Saint-Louis, 22 oct (APS) - Le médecin de chef de la région médicale de Saint-Louis, docteur Seynabou Ndiaye, assure que les services sanitaires locaux sont "en situation de veille et d’alerte" pour détecter et prendre en charge d’éventuels cas de dengue, les cas suspects signalés à Rosso-Sénégal, à la frontière avec la Mauritanie, ayant évolué favorablement vers la guérison.

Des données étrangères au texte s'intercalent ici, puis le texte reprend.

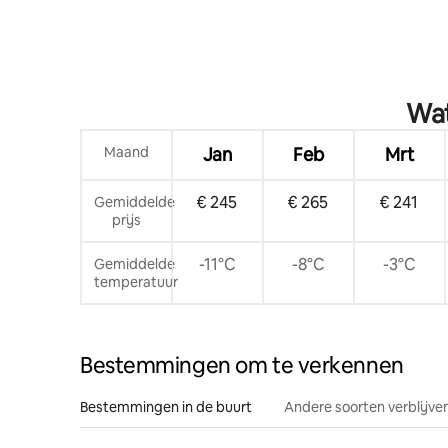
Wat
Maand
Jan
Feb
Mrt
€ 245
€ 265
€ 241
Gemiddelde
prijs
-11°C
-8°C
-3°C
Gemiddelde
temperatuur
Bestemmingen om te verkennen
Bestemmingen in de buurt
Andere soorten verblijve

Selon docteur Ndiaye, "tous les cas de dengue détectés à Rosso-Sénégal sont des cas guéris ou qui ont évolué favorablement" vers la guérison.
 
"Suite à la notification de la Mauritanie à l’OMS’’ portant sur "des cas de dengue confirmés à Rosso-Mauritanie, nous nous sommes rendus effectivement à Rosso Sénégal, pour constater ces cas et après avoir consulté les registres en place, on a pu détecter que ces cas suspectés sont des cas de dengue déjà guéris", a-t-elle expliqué.
 
Elle annonce qu’une "vaste campagne de sensibilisation" est menée par ses services à l’endroit des populations, afin d’amener ces dernières à se référer "immédiatement aux structures de santé en cas fièvre et de douleurs articulaires, pour prise une prise charge rapide".
 
D’après le médecin-chef de la région médicale de Saint-Louis, les structures sanitaires de la capitale du nord "sont aujourd’hui en situation de veille et d’alerte’’, pour mener des notifications et des prélèvements de tous les cas suspects, pour un bon suivi de la situation, ainsi que des activités de pulvérisation menées par les services d’hygiène".
 
Des opérations de saupoudrage et de désinsectisation sont également menées, pour venir à bout du vecteur de la dengue, une infection virale transmise par un type de moustique.
 
"Ainsi nous conseillons aux populations de porter des vêtements à manches longues, de dormir sous des moustiquaires imprégnées et d’aller voir le personnel des structures de santé en cas de fièvre", a ajouté docteur Seynabou Ndiaye. 
 
Elle signale par ailleurs que les populations doivent se protéger par rapport à cette pathologie, qu’elles doivent "surveiller de près’’, ajoutant que le paludisme et la dengue "se ressemblent, mais sont très différentes, par rapport au traitement symptomatologie". 
 
A l’en croire, les moyens de lutte contre la maladie sont toutefois "à la portée des populations, par une bonne surveillance de la propreté de leur environnement, ainsi que la protection pour éviter les piqures de moustique".